According to Ojilere, winning a criminal conviction involving romance scams would be difficult in Nigeria. The government not only needs to prove guilt beyond a reasonable doubt but also provide testimony from victims. Additionally, Nigeria only has bench trials in criminal court.

“Even if a victim did testify, there’s a good chance the judge would not find them sympathetic. People must look before they leap. In Nigeria, there’s an expression, ‘Shine your eye,’” Ojilere says, explaining that the saying means being observant “and not easily carried away by sweet talks.”

Tinder tales

It’s not just middle-aged and older people getting caught up in romance scams: Young people are targeted too.

The FTC says there was a more than tenfold increase in reports about these scams between 2017 and 2021 for people ages 18 to 29. Some of their stories are shared in the Netflix documentary film The Tinder Swindler, which details the exploits of Shimon Hayut. He pretended to be the son of Russian-Israeli diamond tycoon Lev Leviev, and he used trips in private planes, lavish meals and fancy clothing to impress targets. After “Simon Leviev” wooed the women, he told them stories of being in danger and needing money—much like “Paul Edward” and “Allen Green.”

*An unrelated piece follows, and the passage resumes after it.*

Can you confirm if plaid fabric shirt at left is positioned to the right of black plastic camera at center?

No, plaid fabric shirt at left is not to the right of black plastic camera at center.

A person using dating websites is likely to come across scammers who hail from various countries, including the U.S., says Renee Lamphere, a sociology and criminal justice professor at the University of North Carolina at Pembroke.

“It can be something serious, like asking you to wire them money. Or it could be someone saying: ‘I’m going to meet up with you, but tonight I am really hungry, can you DoorDash me some food?’ Then they block and delete you,” says Lamphere, who co-wrote the 2019 book Online Romance in the 21st Century: Deceptive Online Dating, Catfishing, Romance Scams and ‘Mail Order’ Marriages.

Through Tinder, she recently talked to a person who looked like a handsome firefighter in his dating photos, some of which included puppies. He eventually asked Lamphere if she could loan him $2,000 until his paycheck cleared.

“I said, ‘I wouldn’t pay for a stick of gum. I don’t want a broke man,’” she says.

Also, though never going through with plans to meet in person is a big romance scam red flag, Lamphere says an online dater who wants to meet right away can be a red flag too.

“It’s really a delicate balance,” she adds. “Scammers don’t start with a scam, they start with romance. The term the kids use is ‘love bombing.’ The first few weeks they initiate love, attention and affection. Once they get someone, they start to show their true colors.”